Until I can get my own home, where I'm able to plant things that need years to develop and can stop feeling temporary about where I'm doing all my outdoor work, I won't feel deeply happy or settled. We've lived for years now feeling temporary...never doing what we'd like to do, painting the walls, setting up the garden beds, planting the rhubarb, fruit trees, asparagus and blueberry bushes, getting the dog we want. Because if we do those things, then it's time to move, we've done it for nothing and we stand the risk of having to have to get rid of our dog. Our current landlords are great. Farmers themselves, they let us do what we want, but we moved in here knowing our time would be limited to some extent. He purchased the house for his inlaws to retire to, and we know they eventually will want to retire and we'll need to go. There are many things about this house that don't work for us, but we accept it because it's at least providing us a way to stay in the town that we all love.
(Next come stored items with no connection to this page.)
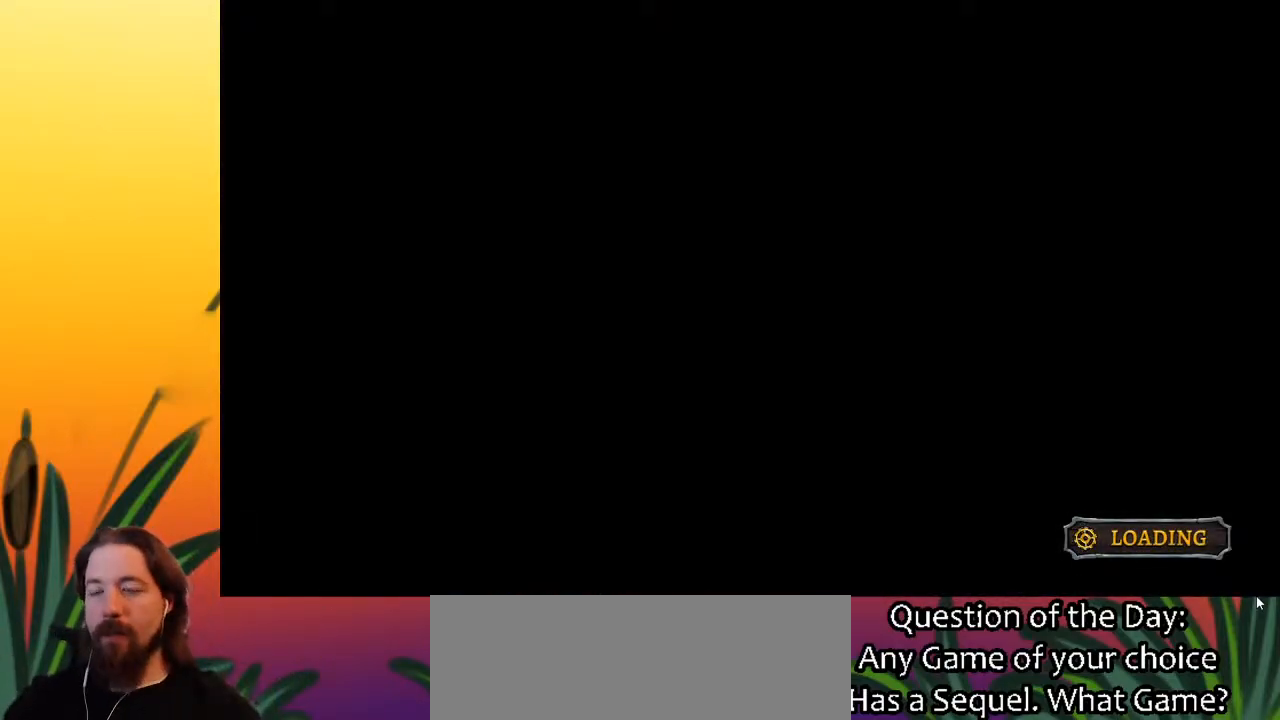
Gameplay with keyboard; each line is a JSON object with the keys held at the frame after it. "events" lists presses ("down") and releases ("up") of "a", "c", "d", "down", "left", "right", "s", "up", "x" and "z" between this image and that frame as [ms after this image, input, new state], when the widget could be followed in between. No other keys are recorded. Mouse input is not recorded.
{"keys": ["left"], "events": [[350, "left", "down"]]}
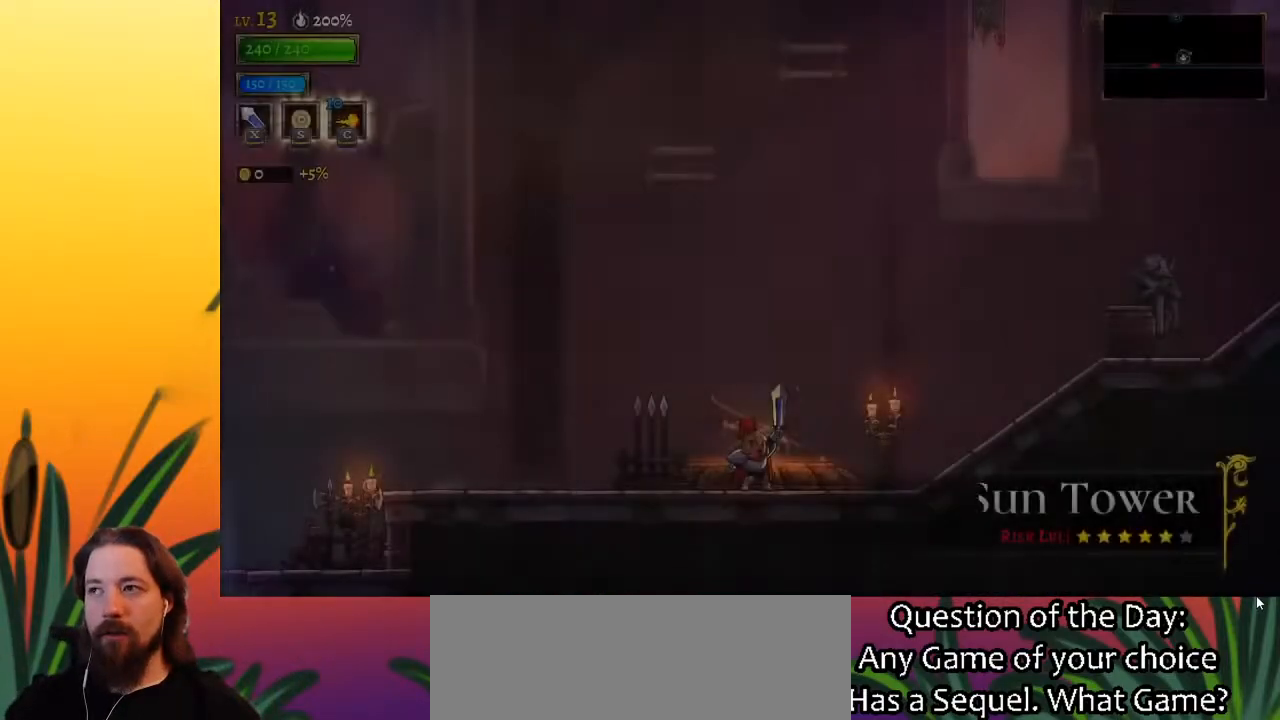
{"keys": ["a", "left"], "events": [[500, "a", "down"]]}
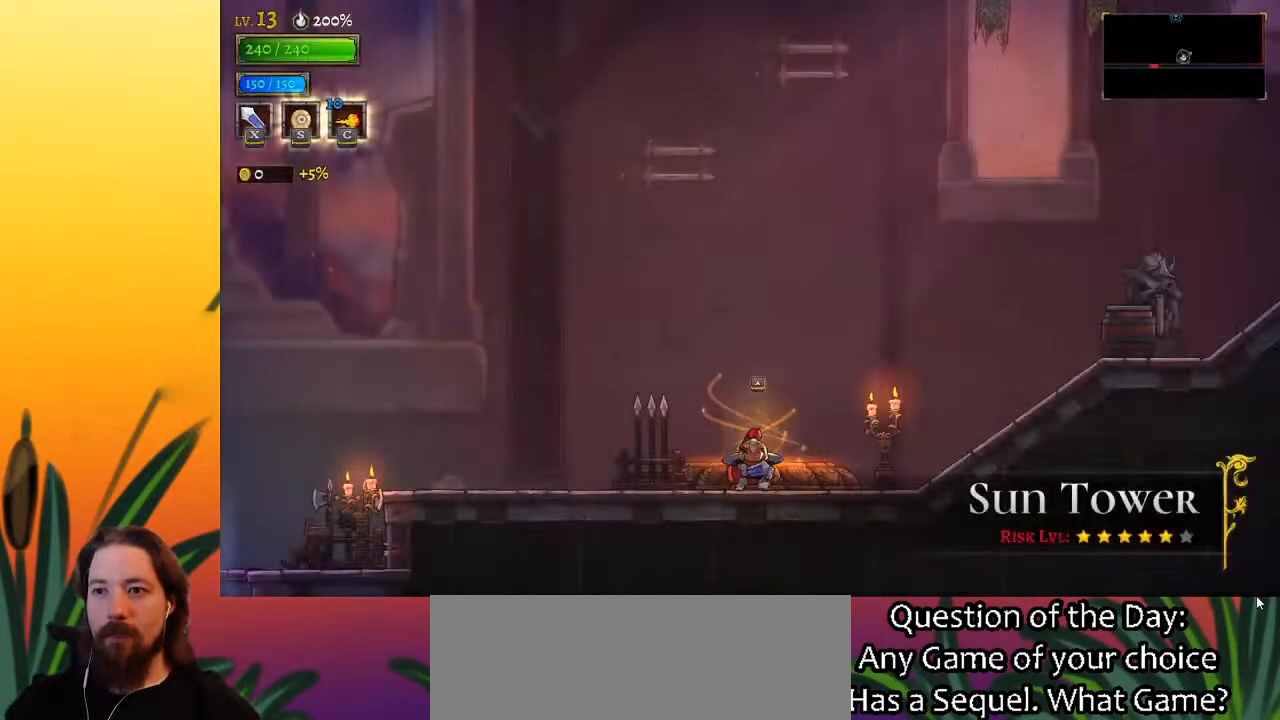
{"keys": ["left"], "events": [[83, "x", "down"], [233, "a", "up"], [283, "x", "up"]]}
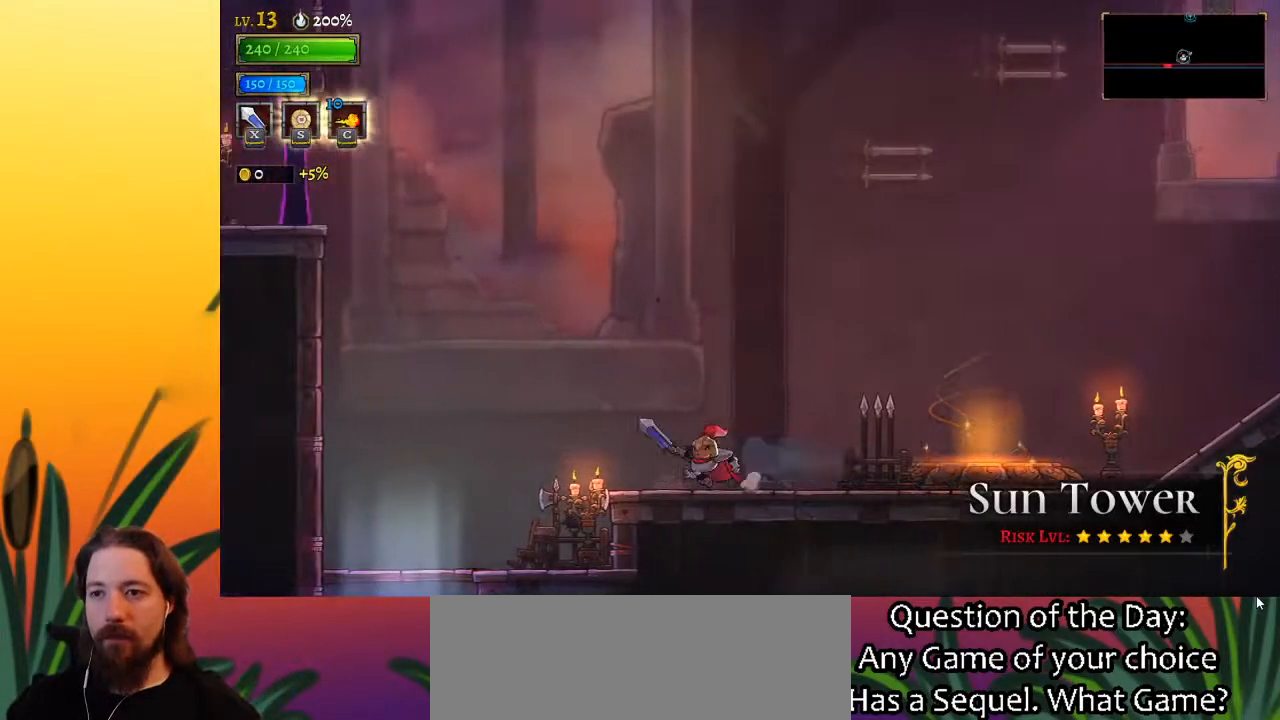
{"keys": ["left"], "events": [[250, "x", "down"], [350, "x", "up"]]}
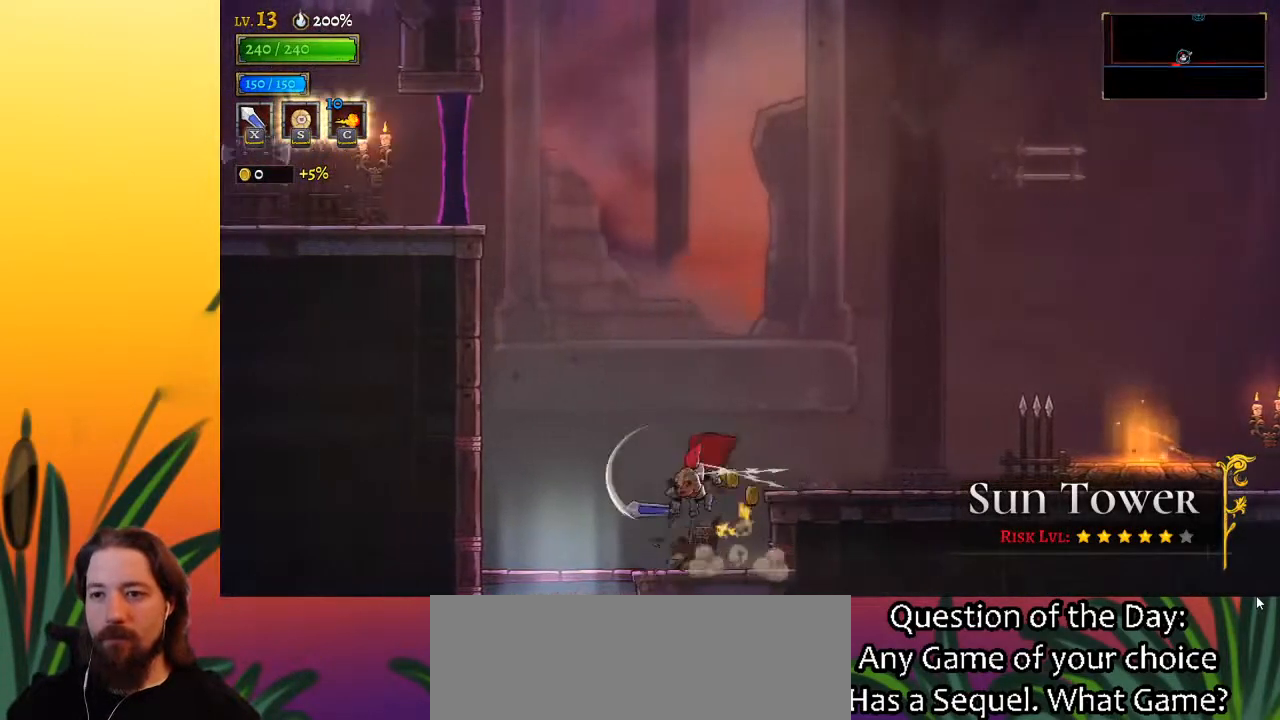
{"keys": [], "events": [[400, "left", "up"]]}
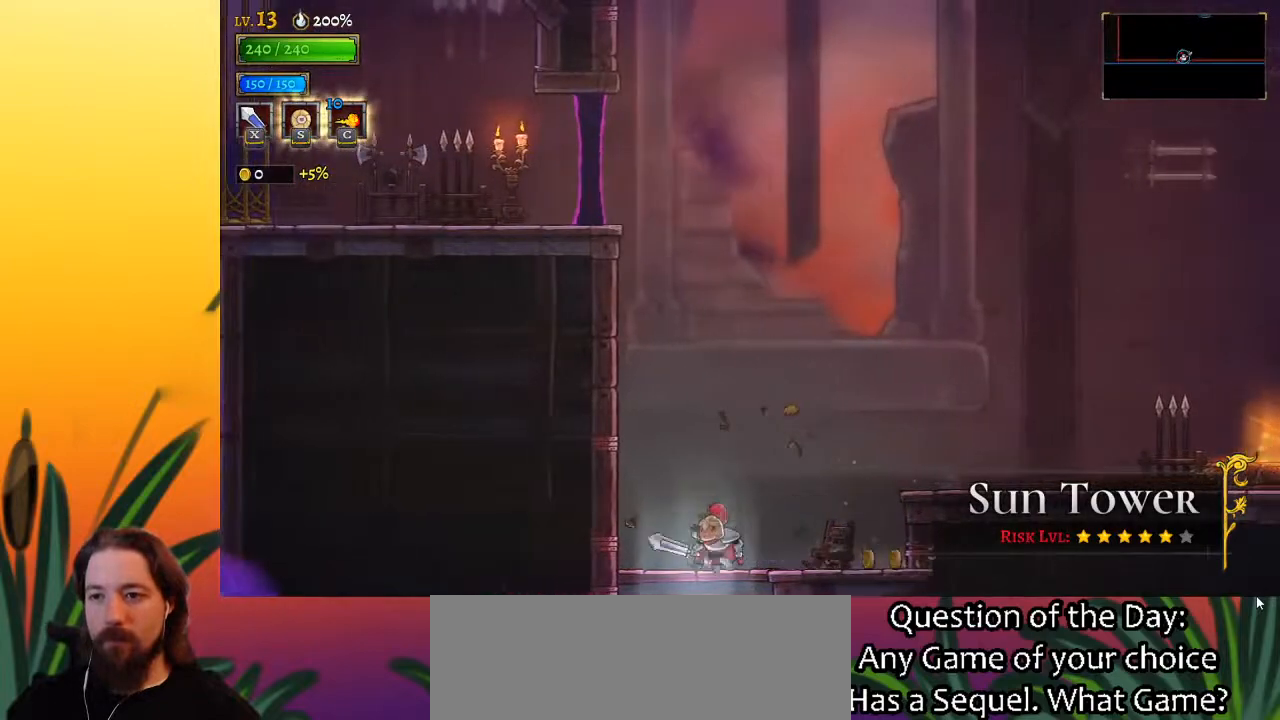
{"keys": [], "events": [[50, "right", "down"], [183, "d", "down"], [333, "d", "up"], [367, "right", "up"]]}
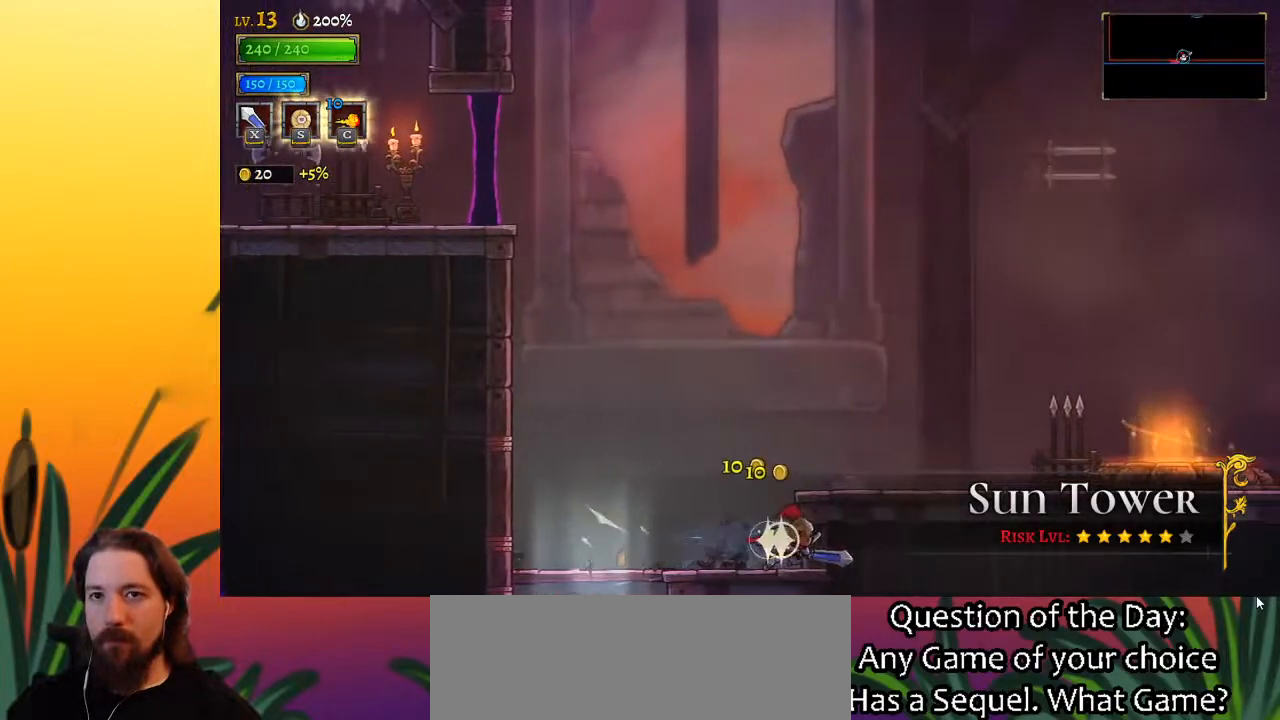
{"keys": ["down"], "events": [[17, "left", "down"], [67, "a", "down"], [200, "a", "up"], [350, "left", "up"], [383, "down", "down"]]}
Though we didn't know it at the time, we had to pick one of the most expensive towns in the state to settle in, make friends in, and develop a community with. And now, unless we can find a house that we fit in, that doesn't need a ton of work, that has at least two farmable acres, we're facing leaving the town and people that we love. Our kids love it here and for us that's a huge part of why we want to stay. Music Man having moved so many times as a kid, never developing friendships and feeling he belonged has stayed with him his entire life, and we don't want to do that to our kids. Maestro has already been to 3 different schools and he doesn't want to leave. Plus this school has the programs for gifted kids that he needs as well.
So, we keep waiting and hoping. There are so few homes in our area that are in our price range, that work for our family, that fit our financing. It's getting to look more and more like we may have to leave the place we love and feel we belong. None of us is anxious to have that happen, so we wait.